Once the robot is assembled, it’s time to make it smart. There are a million tutorials for getting started with a Raspberry Pi online. If you’ve used Linux, everything should be very familiar.
For streaming the camera, the RPi Cam Web interface works great. It’s super configurable and by default puts the latest image from the camera in a RAM disk at /dev/shm/mjpeg/cam.jpg
.
If you want to stream the camera data to a webpage (very useful for debugging), you can install Nginx, an extremely fast open source webserver/proxy. I configured Nginx to pass requests for the camera image directly to the file location and everything else to my webserver.

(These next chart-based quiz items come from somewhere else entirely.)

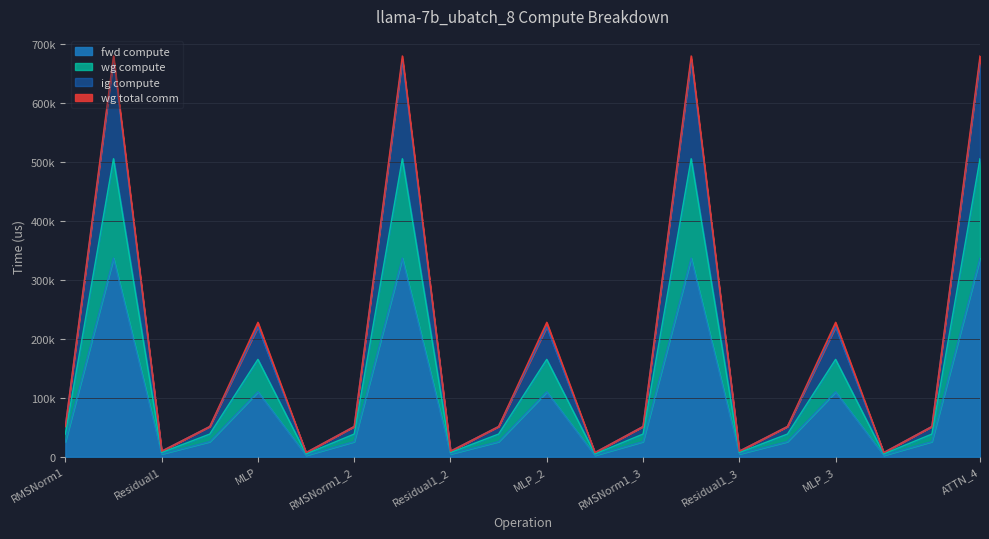

What value does the ig compute series have at Residual2_2?

4751.2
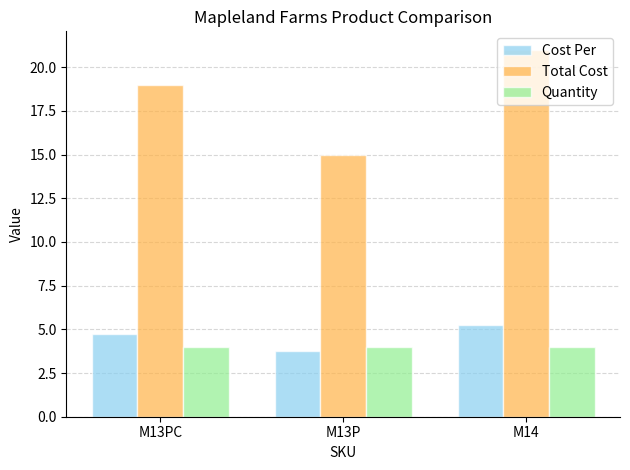

What is the difference between the Total Cost values at M13P and M14?

6.0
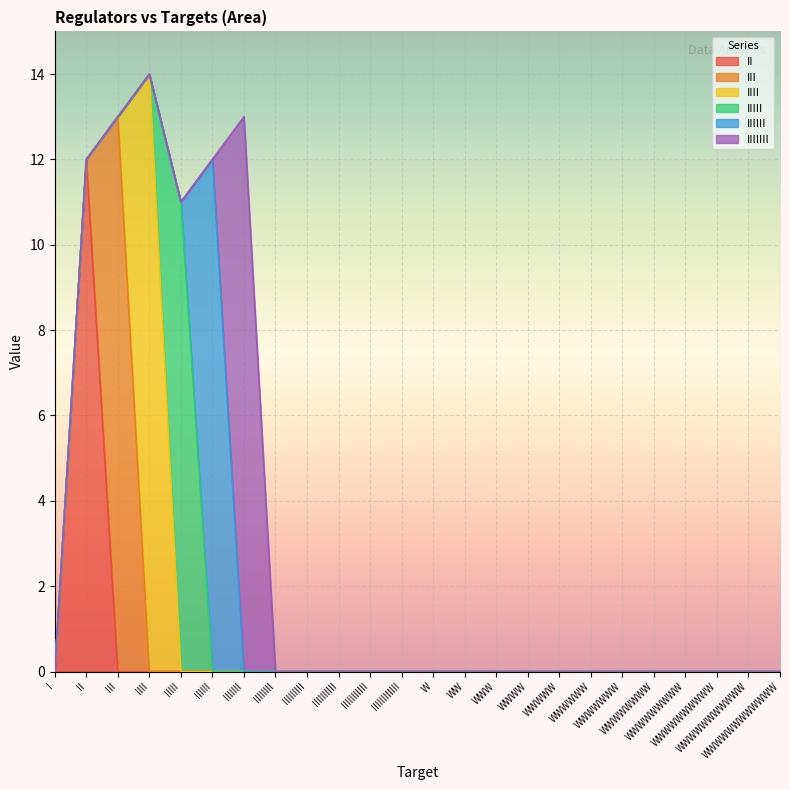

At which category is the sum across all series the highest?

IIII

http { server { location / { proxy_pass http://unix:/home/pi/drive.sock; } location /cam.jpg { root /dev/shm/mjpeg; } } }
I then built a simple Python webserver to spin the wheels of the robot based on keyboard commands that made for a nifty remote control car.
As a side note, it’s fun to play with the sonar and the driving system to build a car that can maneuver around obstacles.
Programming my robot
Finally, it’s time to install TensorFlow. There are a couple of ways to do the installation, but TensorFlow actually comes with a makefile that lets you build it right on the system. The steps take a few hours and have quite a few dependencies, but they worked great for me.
TensorFlow comes with a prebuilt model called “inception” that performs object recognition. You can follow the tutorial to get it running.
Running tensorflow/contrib/pi_examples/label_image/gen/bin/label_image
on an image from the camera will output the top five guesses. The model works surprisingly well on a wide range of inputs, but it’s clearly missing an accurate “prior,” or a sense of what things it’s likely to see, and there are quite a lot of objects missing from the training data. For example, it consistently recognizes my laptop, even at funny angles, but if I point it at my basket of loose wires it consistently decides that it’s looking at a toaster. If the camera is blocked and it gets a dark or blurry image it usually decides that it’s looking at nematodes—clearly an artifact of the data it was trained on.
Finally, I connected the output to the Flite open source software package that does text to speech, so the robot can tell everyone what it’s seeing (see Figure 6).
Testing my robot
Here are my two homemade robots running deep learning to do object recognition.
Final thoughts
From 2003 to 2005, I worked in the Stanford Robotics lab, where the robots cost hundreds of thousands of dollars and couldn’t perform object recognition nearly as well as my robots. I’m excited to put this software on my drone and never have to look for my keys again.
I’d also like to acknowledge all the people that helped with this fun project. My neighbors, Chris Van Dyke and Shruti Gandhi, helped give the robot a friendly personality. My friend, Ed McCullough, dramatically improved the hardware design and taught me the value of hot glue and foam board. Pete Warden, who works at Google, helped get TensorFlow compiling properly on the Raspberry Pi and provided amazing customer support.